- Exercise brief: Narrow the data below down to the lines containing "India".

BEGIN Data for this exercise

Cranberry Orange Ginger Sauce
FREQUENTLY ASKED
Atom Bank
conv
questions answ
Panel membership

END Data for this exercise
BEGIN Data for this exercise

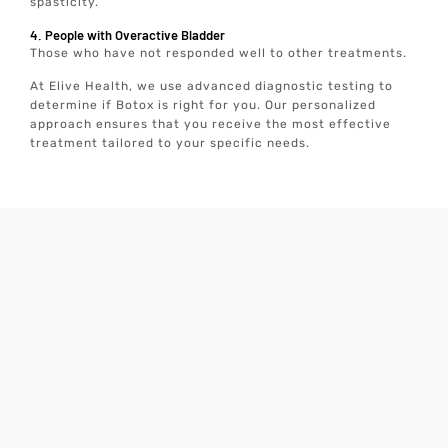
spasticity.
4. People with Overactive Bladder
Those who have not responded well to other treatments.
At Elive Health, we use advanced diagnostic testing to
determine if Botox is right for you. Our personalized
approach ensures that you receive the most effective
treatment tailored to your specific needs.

END Data for this exercise
BEGIN Data for this exercise

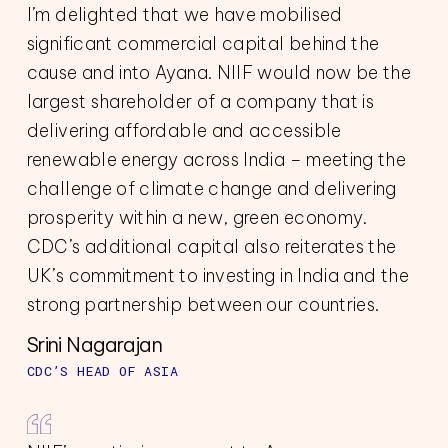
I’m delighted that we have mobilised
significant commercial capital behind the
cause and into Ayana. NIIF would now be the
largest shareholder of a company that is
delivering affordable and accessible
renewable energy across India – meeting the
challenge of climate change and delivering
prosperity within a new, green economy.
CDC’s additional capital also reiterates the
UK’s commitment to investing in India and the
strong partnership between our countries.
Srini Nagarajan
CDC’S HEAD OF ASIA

END Data for this exercise

- Answer section:
renewable energy across India – meeting the
UK’s commitment to investing in India and the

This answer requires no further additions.